I'm sitting in my car, my chest feeling incredibly heavy and my heart broken in pieces. I have nowhere to go, all my belongings are in my hou- my mother's house, and I only have the money from killing my sister.

I start to cry.

What did I do in my short life in the world above to deserve this? Was I really that sinful when I could breathe oxygen? Or is it just that it takes one small fib to jump from the "you get to rest in the light and in eternal peace" list, to the "you're screwed and get to spend eternity suffering in a hole" list. I certainly never did a deed as horrible as the one I committed down here.

I start making this horrible choking-gargling sound in my throat that I make when I cry. I am no stranger to it since that sound was the last thing I heard every night before I went to sleep when I was alive, thinking of my mother. I prayed every night, begging her to come back. In return, she received me and my sister. But now that she is only, literally, two steps away in that small, red house, and I want nothing to do with her. She shut me out when I needed her most, when I thought she would most understand.
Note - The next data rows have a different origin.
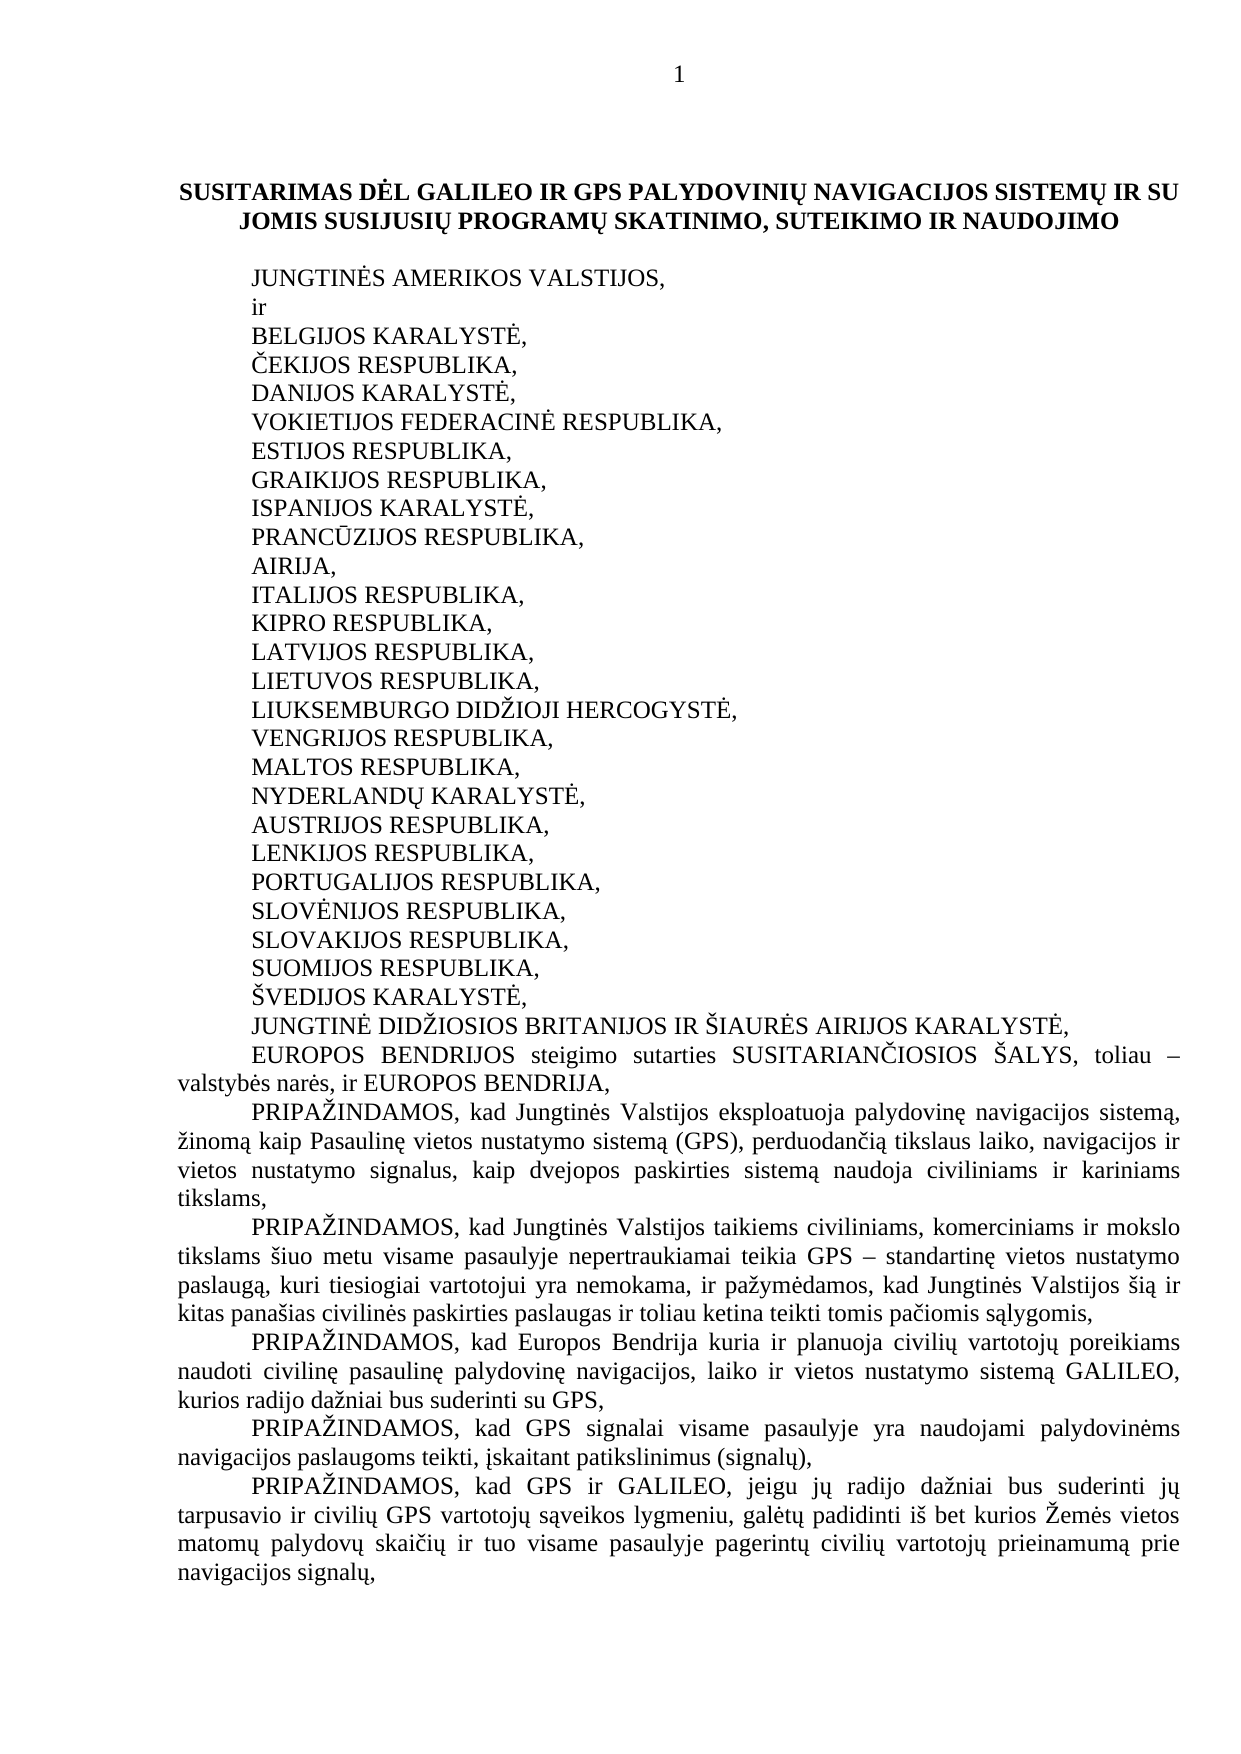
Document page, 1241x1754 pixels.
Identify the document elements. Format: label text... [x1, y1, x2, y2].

text MALTOS RESPUBLIKA, [177, 752, 1181, 781]
text ISPANIJOS KARALYSTĖ, [177, 493, 1181, 522]
text PRIPAŽINDAMOS, kad Jungtinės Valstijos eksploatuoja palydovinę navigacijos sistemą, žinomą kaip Pasaulinę vietos nustatymo sistemą (GPS), perduodančią tikslaus laiko, navigacijos ir vietos nustatymo signalus, kaip dvejopos paskirties sistemą naudoja civiliniams ir kariniams tikslams, [177, 1097, 1181, 1212]
text PRANCŪZIJOS RESPUBLIKA, [177, 522, 1181, 551]
text VOKIETIJOS FEDERACINĖ RESPUBLIKA, [177, 407, 1181, 436]
text SUOMIJOS RESPUBLIKA, [177, 953, 1181, 982]
text GRAIKIJOS RESPUBLIKA, [177, 465, 1181, 493]
text EUROPOS BENDRIJOS steigimo sutarties SUSITARIANČIOSIOS ŠALYS, toliau – valstybės narės, ir EUROPOS BENDRIJA, [177, 1040, 1181, 1097]
text VENGRIJOS RESPUBLIKA, [177, 723, 1181, 752]
text PRIPAŽINDAMOS, kad Europos Bendrija kuria ir planuoja civilių vartotojų poreikiams naudoti civilinę pasaulinę palydovinę navigacijos, laiko ir vietos nustatymo sistemą GALILEO, kurios radijo dažniai bus suderinti su GPS, [177, 1327, 1181, 1413]
text LENKIJOS RESPUBLIKA, [177, 838, 1181, 867]
text BELGIJOS KARALYSTĖ, [177, 321, 1181, 350]
text PRIPAŽINDAMOS, kad GPS signalai visame pasaulyje yra naudojami palydovinėms navigacijos paslaugoms teikti, įskaitant patikslinimus (signalų), [177, 1413, 1181, 1471]
text LIUKSEMBURGO DIDŽIOJI HERCOGYSTĖ, [177, 695, 1181, 723]
text SLOVAKIJOS RESPUBLIKA, [177, 925, 1181, 953]
text AIRIJA, [177, 551, 1181, 580]
text SLOVĖNIJOS RESPUBLIKA, [177, 896, 1181, 925]
text LIETUVOS RESPUBLIKA, [177, 666, 1181, 695]
text JUNGTINĖS AMERIKOS VALSTIJOS, [177, 263, 1181, 292]
text ir [177, 292, 1181, 321]
text SUSITARIMAS DĖL GALILEO IR GPS PALYDOVINIŲ NAVIGACIJOS SISTEMŲ IR SU JOMIS SUSIJUSIŲ PROGRAMŲ SKATINIMO, SUTEIKIMO IR NAUDOJIMO [177, 177, 1181, 235]
text ČEKIJOS RESPUBLIKA, [177, 350, 1181, 378]
text ŠVEDIJOS KARALYSTĖ, [177, 982, 1181, 1011]
text DANIJOS KARALYSTĖ, [177, 378, 1181, 407]
text JUNGTINĖ DIDŽIOSIOS BRITANIJOS IR ŠIAURĖS AIRIJOS KARALYSTĖ, [177, 1011, 1181, 1040]
text NYDERLANDŲ KARALYSTĖ, [177, 781, 1181, 810]
text PORTUGALIJOS RESPUBLIKA, [177, 867, 1181, 896]
text ITALIJOS RESPUBLIKA, [177, 580, 1181, 608]
text KIPRO RESPUBLIKA, [177, 608, 1181, 637]
text PRIPAŽINDAMOS, kad GPS ir GALILEO, jeigu jų radijo dažniai bus suderinti jų tarpusavio ir civilių GPS vartotojų sąveikos lygmeniu, galėtų padidinti iš bet kurios Žemės vietos matomų palydovų skaičių ir tuo visame pasaulyje pagerintų civilių vartotojų prieinamumą prie navigacijos signalų, [177, 1471, 1181, 1586]
text ESTIJOS RESPUBLIKA, [177, 436, 1181, 465]
text LATVIJOS RESPUBLIKA, [177, 637, 1181, 666]
text AUSTRIJOS RESPUBLIKA, [177, 810, 1181, 838]
text PRIPAŽINDAMOS, kad Jungtinės Valstijos taikiems civiliniams, komerciniams ir mokslo tikslams šiuo metu visame pasaulyje nepertraukiamai teikia GPS – standartinę vietos nustatymo paslaugą, kuri tiesiogiai vartotojui yra nemokama, ir pažymėdamos, kad Jungtinės Valstijos šią ir kitas panašias civilinės paskirties paslaugas ir toliau ketina teikti tomis pačiomis sąlygomis, [177, 1212, 1181, 1327]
I understand that what I did was was wrong, but if I refused, I would be gone, and she wouldn't live with herself. Whether I killed my sister or not, she would still lose me anyway, because she just did. There's a difference, though. If I didn't kill Annie, my mother would lose me, but if I did, she would throw me away. And she did.

I let it all go, whimpering like a sissy. But it's worth it. In every sweet tear that escapes from my eye is a memory I had of my mother and Annie. As they slide down my cheeks, I erase the memories from my mind. What good is it to have these memories if I will never get to share them again? I won't let them distract me from doing my job. To bring the living, here. As memory after memory disappears with my tears, I no longer know who that person in the images of my memories is. She is always next to me, Annie and my dad.

Now dad is walking out the door with suitcases and is screaming at the woman in my memories. The woman is crying and me and... I don't know who it is anymore... is holding me as a man with suitcases barges out the house.

Now, we are at a hospital and the woman who was crying is in the hospital bed. But something is different about her, this time. She has no hair. The girl that was holding me down the day the man left is hugging the woman in the bed. I walk up to them and hug them, too, but I don't know why.

Who are they?

Then, I hear a beep grow faster and faster, and then the beep sound is flat and monotone. The woman in the bed closes her eyes and the girl and I start crying. I don't know why I am crying for this woman I don't know. We are hauled out of the room as doctors surround her.

Tear, after tear, I forget my life.

When I wake up, I am still in my car. It's night and it's freezing. I stretch my back and give a big yawn.

What time is it?

When my eyes finally adjust to the darkness, I noticed I am parked in the driveway of a small, red house.

Why am I here? 

Confused, I start the engine and drive away. I get to the first stop light and as I'm waiting for the light to turn green, I wonder where I am going. Where do I live? It's like someone sucked all my memories away. I start freaking out. Did I bump my head or something. I don't know. I get the idea of asking someone for help, but they'll think I'm crazy. Something I learned down here is that they don't like crazy people. They destroy them on sight. I don't know who told me that, but someone did. I can't be crazy, and even if I just forgot my memories, they'll still think I am. What happened to me?